**EXTRACT PROVIDED:**
----

On the keepout

In this fourth article of our series about PCB design and manufacturing issues I’ll discuss keepouts, a design tool that when used correctly can save us from making costly mistakes.
Keepouts are areas of the board where we ask our design tool to enforce some restrictions on what can and cannot be contained in that area. For example, keepouts may exclude any combination of tracks, copper pours, components, vias, or even components of a certain height. Keepouts help with both the functionality and the manufacturability of PCBs. Here are some examples of where a keepout might be useful.
- Antennae made out of copper tracks, as is common with Bluetooth, will normally require an area in all other layers to be free of copper or any other board feature within a certain distance.
- Components that occupy an area ‘above’ the board that’s larger than the soldering footprint that they occupy will require a keepout that excludes components. For example, we don’t want an 0603 sneaking in under a right-angle connector that has its pins ‘hovering’ above the board. Similarly, the actuator of a right-angle switch will need the space under it clear.
- Some heatsinks extend well beyond the component they sink heat from, so a keepout can be used to prevent components from being placed there, at all or of a particular height. This has an implication not only for assembly but also on reliability: if a component is too close to a heatsink it may suffer rapid degradation due to heat cycles.
- Many components, particularly those requiring high voltage or that can cause electromagnetic interference, need a specific amount of isolation from nearby tracks to minimise faults or crosstalk. Keepouts allow us to make sure these are enforced locally without affecting global rules.
- Sometimes we need to prevent tracks from going between pads; a keepout, particularly if it can be defined at the component footprint level, can help us there.
- When we need to guarantee space for enclosure features and mechanical fasteners such as screws, a keepout can guarantee that nothing is placed in those spaces.
- If the design tool doesn’t allow it otherwise, a keepout can be used to keep a clean gap between the outline of the board as required by many manufacturers.


Using keepouts effectively
I can’t remember where I’ve seen this first, but a quote about software development seems relevant to our discussion:
“A software project has at least two developers; you and you in three months.”
Keepouts allow us to create constraints that we cannot forget later, when we’ve already forgotten the details. It’s also a very useful way to communicate constraints to other team members who are working on the design. The alternative of marking the schematic with notes is helpful, for sure, but those can easily go unnoticed, forgotten, or be misunderstood; keepouts are enforced by the software, which is usually much more robust.
I’ve read elsewhere a recommendation to add a visible element to the keepout, in silkscreen for instance. Those markings would not be keepouts, but they can provide emphasis or instruction to the assembler or the user, something like “do not glue-tack wire harness in this area”. The purposes of keepouts and legend are not the same and we should not conflate them; this will only result in both mechanisms losing their effectiveness. While we’re here, as discussed in the article about outlines, certainly never add a “keepout” marking, or any other feature, to the outline layer!

----

**SOURCE MATERIAL:**
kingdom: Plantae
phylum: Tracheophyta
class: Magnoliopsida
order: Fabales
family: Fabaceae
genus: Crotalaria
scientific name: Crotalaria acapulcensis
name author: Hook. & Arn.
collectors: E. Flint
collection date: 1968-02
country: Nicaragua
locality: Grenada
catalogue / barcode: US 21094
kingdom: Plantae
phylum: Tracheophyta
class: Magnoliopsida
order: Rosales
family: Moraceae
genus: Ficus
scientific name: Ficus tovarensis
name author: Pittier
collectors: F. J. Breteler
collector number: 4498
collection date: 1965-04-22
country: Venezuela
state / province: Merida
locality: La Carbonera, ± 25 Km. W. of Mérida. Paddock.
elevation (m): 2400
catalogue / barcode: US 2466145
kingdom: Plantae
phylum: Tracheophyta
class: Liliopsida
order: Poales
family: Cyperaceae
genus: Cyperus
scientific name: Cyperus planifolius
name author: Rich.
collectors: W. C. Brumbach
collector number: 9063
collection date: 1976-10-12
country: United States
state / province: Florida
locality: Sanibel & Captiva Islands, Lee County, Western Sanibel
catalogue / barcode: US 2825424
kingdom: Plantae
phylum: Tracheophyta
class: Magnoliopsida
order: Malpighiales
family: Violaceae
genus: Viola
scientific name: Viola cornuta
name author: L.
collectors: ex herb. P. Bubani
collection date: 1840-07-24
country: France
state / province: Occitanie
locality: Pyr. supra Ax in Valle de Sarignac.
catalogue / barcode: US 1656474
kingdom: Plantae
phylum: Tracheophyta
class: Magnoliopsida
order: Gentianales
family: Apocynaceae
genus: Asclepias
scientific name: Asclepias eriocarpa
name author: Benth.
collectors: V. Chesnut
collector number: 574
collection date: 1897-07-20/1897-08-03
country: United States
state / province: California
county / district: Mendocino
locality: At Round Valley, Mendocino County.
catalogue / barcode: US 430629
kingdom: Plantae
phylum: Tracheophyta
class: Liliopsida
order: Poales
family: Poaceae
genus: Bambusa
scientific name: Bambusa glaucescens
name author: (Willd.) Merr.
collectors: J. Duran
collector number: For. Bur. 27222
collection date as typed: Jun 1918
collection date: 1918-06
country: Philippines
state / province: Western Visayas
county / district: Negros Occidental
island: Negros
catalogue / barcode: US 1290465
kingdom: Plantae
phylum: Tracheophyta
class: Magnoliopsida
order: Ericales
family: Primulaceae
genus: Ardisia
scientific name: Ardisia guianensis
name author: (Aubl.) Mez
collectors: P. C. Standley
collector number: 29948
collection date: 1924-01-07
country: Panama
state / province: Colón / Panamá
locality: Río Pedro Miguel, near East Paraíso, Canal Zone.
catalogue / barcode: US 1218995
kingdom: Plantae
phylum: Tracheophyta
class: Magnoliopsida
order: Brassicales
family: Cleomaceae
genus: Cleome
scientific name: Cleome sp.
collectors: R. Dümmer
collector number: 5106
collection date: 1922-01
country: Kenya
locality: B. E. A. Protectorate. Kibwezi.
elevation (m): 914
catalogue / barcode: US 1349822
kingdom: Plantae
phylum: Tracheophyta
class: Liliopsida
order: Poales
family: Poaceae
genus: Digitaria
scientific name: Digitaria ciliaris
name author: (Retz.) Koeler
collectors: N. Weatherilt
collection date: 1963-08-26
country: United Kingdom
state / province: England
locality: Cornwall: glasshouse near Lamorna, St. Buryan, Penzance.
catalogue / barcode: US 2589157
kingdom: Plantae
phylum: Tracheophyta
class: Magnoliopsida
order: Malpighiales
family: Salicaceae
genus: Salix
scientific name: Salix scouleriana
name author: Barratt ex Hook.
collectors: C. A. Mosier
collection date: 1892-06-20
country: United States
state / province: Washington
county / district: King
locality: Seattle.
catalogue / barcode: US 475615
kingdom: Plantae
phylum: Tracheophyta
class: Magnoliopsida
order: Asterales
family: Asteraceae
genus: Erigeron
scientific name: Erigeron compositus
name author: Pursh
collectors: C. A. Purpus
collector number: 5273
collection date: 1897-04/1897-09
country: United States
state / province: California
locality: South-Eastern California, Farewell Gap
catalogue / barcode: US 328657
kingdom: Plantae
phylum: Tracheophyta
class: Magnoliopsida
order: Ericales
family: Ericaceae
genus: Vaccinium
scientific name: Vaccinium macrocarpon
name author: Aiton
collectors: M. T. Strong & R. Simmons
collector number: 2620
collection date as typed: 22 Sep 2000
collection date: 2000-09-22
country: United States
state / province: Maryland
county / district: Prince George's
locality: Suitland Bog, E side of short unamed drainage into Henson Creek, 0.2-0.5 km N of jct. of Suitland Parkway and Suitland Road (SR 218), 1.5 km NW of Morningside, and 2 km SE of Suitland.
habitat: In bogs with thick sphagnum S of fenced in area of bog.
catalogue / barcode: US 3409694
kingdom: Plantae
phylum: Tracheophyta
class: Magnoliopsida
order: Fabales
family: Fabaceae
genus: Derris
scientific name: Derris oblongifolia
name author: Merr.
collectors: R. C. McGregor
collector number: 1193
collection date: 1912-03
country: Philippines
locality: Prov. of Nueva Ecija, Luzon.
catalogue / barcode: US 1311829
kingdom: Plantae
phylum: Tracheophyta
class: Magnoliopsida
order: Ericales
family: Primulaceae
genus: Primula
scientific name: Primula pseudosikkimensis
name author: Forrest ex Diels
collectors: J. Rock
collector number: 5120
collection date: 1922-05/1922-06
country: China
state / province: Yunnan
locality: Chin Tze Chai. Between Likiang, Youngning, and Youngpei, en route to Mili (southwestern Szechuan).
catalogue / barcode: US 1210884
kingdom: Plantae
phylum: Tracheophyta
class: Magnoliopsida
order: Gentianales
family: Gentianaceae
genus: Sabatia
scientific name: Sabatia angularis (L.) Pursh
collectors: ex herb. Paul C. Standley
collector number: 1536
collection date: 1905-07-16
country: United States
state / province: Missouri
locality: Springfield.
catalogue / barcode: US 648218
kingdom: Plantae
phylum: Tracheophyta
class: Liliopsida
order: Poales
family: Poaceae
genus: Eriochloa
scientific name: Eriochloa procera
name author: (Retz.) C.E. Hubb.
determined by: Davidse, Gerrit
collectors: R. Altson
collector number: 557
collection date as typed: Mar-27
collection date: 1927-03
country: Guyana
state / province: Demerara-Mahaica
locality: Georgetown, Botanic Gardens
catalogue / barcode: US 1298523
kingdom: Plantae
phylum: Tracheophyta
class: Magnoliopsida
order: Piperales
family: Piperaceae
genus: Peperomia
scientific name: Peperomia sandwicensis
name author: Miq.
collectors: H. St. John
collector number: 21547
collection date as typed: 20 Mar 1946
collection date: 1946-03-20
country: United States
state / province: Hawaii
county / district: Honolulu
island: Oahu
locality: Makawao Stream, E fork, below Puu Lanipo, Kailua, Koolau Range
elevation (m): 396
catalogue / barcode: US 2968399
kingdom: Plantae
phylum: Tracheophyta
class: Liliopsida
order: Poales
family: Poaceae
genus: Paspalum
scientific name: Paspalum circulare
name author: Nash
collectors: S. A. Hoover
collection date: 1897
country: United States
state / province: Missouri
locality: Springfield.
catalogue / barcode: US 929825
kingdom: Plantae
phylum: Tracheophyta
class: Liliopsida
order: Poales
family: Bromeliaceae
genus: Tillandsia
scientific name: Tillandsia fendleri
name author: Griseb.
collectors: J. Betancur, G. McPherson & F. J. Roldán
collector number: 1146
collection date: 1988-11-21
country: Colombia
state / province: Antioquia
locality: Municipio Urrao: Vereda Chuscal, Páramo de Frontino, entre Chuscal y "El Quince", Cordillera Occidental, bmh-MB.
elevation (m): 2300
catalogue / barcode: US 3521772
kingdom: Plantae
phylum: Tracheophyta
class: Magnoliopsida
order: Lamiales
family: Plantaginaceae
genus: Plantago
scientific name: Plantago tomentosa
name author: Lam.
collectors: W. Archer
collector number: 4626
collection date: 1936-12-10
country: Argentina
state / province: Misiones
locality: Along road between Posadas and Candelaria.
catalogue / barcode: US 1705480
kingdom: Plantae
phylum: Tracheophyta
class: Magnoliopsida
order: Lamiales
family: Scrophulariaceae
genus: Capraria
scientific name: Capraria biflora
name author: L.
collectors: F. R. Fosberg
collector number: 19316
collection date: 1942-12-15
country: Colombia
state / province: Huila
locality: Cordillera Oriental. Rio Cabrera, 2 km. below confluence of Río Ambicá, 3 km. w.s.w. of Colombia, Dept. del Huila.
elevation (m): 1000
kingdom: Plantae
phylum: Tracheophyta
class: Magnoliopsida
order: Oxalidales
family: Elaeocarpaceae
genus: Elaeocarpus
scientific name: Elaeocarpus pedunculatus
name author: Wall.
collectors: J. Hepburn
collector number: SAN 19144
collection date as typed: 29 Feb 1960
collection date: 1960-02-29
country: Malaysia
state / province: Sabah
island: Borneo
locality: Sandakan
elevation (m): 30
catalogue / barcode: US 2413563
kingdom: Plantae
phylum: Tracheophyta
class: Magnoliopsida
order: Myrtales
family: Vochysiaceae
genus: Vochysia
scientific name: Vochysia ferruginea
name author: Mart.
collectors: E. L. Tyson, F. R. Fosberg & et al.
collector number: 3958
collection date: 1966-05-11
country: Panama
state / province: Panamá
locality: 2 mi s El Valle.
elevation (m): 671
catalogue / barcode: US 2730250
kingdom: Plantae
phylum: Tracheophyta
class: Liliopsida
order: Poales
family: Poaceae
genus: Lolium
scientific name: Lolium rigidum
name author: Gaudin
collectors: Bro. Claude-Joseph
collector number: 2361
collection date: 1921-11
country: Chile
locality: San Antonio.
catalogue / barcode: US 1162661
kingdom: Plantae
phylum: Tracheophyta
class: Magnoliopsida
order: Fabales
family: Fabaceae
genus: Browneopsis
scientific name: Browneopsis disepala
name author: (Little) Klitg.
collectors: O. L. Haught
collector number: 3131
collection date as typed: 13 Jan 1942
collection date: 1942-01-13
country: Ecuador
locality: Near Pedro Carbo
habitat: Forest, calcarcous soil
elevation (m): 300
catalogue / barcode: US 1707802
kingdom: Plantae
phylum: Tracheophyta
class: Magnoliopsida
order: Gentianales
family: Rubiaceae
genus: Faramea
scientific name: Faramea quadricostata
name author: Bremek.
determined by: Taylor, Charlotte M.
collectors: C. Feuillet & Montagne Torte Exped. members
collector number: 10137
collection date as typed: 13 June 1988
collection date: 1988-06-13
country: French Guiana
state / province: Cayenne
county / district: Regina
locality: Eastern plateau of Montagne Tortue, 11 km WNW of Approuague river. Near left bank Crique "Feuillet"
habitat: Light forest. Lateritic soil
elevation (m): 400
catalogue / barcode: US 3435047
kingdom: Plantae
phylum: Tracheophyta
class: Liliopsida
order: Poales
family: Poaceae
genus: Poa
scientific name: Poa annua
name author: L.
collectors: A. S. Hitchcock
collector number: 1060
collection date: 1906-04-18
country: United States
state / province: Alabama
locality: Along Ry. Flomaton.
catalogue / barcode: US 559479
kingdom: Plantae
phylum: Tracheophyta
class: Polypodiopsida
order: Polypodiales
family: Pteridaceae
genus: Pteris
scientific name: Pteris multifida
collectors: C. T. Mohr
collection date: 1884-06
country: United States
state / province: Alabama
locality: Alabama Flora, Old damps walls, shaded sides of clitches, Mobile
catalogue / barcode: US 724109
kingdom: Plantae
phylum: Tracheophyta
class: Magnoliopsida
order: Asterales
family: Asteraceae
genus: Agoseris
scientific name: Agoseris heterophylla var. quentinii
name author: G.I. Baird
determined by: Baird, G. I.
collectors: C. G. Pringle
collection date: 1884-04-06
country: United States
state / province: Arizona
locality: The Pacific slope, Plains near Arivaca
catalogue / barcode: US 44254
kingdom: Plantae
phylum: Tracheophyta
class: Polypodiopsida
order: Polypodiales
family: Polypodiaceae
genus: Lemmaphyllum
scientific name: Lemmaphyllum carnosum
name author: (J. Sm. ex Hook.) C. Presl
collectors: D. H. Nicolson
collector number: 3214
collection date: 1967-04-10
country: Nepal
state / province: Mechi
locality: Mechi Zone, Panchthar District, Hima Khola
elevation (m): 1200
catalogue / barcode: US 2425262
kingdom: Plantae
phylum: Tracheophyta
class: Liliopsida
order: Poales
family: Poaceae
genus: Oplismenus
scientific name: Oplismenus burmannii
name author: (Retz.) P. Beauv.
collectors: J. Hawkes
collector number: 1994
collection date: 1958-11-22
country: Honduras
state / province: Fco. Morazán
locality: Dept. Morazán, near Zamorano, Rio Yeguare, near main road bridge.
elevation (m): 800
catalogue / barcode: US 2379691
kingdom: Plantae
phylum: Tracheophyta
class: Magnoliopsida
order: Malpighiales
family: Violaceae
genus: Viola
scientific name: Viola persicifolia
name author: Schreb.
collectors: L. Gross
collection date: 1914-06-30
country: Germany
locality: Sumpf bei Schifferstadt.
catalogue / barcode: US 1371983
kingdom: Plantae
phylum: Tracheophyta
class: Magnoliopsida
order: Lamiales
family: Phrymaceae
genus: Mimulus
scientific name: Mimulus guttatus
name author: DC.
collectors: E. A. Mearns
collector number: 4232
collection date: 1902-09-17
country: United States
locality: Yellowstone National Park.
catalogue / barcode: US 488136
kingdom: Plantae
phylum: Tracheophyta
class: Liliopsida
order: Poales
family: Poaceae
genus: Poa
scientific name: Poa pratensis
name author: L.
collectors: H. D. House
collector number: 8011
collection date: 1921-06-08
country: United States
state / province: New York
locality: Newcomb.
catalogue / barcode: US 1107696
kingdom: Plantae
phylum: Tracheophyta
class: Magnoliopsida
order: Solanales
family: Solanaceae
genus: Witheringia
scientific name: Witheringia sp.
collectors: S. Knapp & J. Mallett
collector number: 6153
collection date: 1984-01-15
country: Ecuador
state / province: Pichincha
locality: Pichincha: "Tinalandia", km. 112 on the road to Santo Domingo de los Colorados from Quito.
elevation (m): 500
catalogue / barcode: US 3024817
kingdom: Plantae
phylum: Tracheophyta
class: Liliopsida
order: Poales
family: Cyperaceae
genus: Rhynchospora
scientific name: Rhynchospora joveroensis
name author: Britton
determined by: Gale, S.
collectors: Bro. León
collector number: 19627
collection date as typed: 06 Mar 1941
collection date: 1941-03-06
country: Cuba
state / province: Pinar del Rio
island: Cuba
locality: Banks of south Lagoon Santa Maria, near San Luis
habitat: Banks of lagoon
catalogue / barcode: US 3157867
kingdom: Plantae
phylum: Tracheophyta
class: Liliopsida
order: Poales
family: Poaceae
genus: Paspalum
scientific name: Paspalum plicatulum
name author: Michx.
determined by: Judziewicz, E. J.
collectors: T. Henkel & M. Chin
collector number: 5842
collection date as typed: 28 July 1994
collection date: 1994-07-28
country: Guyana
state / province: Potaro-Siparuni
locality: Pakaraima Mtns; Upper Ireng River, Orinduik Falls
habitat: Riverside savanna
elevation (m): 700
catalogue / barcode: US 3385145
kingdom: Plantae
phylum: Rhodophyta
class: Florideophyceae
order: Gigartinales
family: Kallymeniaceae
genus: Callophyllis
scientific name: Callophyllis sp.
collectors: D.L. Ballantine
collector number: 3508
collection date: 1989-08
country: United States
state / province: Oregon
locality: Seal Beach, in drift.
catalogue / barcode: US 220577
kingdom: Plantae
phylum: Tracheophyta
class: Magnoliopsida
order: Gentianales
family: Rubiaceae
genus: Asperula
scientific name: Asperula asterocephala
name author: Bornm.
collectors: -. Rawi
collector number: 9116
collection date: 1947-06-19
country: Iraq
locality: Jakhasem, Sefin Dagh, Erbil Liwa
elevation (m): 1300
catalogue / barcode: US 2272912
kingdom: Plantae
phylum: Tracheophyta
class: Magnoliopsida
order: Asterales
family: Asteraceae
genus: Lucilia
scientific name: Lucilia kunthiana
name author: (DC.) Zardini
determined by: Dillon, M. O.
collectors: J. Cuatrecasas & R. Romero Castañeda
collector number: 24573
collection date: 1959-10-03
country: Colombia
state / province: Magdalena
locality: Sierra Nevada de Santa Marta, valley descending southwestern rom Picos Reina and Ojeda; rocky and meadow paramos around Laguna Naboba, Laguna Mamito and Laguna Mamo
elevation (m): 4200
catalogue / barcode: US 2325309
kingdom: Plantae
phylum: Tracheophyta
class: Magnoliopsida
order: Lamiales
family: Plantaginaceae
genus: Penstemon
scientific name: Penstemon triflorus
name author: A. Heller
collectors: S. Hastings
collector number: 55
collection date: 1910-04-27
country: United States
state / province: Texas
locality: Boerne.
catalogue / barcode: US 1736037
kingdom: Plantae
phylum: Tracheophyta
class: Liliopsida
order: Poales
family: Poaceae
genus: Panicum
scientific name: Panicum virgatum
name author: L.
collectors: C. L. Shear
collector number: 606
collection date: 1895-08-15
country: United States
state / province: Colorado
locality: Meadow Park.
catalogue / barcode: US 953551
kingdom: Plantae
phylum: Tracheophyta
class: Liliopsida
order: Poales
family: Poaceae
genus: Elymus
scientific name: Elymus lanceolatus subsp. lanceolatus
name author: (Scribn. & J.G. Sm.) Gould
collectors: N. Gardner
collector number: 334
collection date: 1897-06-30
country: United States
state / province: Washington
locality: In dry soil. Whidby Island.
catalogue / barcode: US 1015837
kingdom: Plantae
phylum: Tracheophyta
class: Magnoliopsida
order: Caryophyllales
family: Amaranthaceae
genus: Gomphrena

----

**TASKS FOR THIS EXERCISE:**
1. Do the following statements agree with the article on keepouts? For each, answer yes or no and quote the deciding words of the article.
(a) Keepouts can exclude components of a certain height.
(b) Silkscreen markings added for emphasis are themselves keepouts.
(c) Notes on the schematic are more robust than keepouts.
2. Answer these questions from the article on keepouts.
(a) What are the antennae that are common with Bluetooth made out of?
(b) Which component should not sneak in under a right-angle connector?
(c) What may happen to a component that is too close to a heatsink?
3. Write out the passage of the article on keepouts from "- If the design" up to and including "by many manufacturers.".

**TASK ANSWERS:**
1.
(a) Yes: "keepouts may exclude any combination of tracks, copper pours, components, vias, or even components of a certain height"
(b) No: "Those markings would not be keepouts"
(c) No: "keepouts are enforced by the software, which is usually much more robust"

2.
(a) Copper tracks.
(b) An 0603.
(c) It may suffer rapid degradation due to heat cycles.

3.
- If the design tool doesn’t allow it otherwise, a keepout can be used to keep a clean gap between the outline of the board as required by many manufacturers.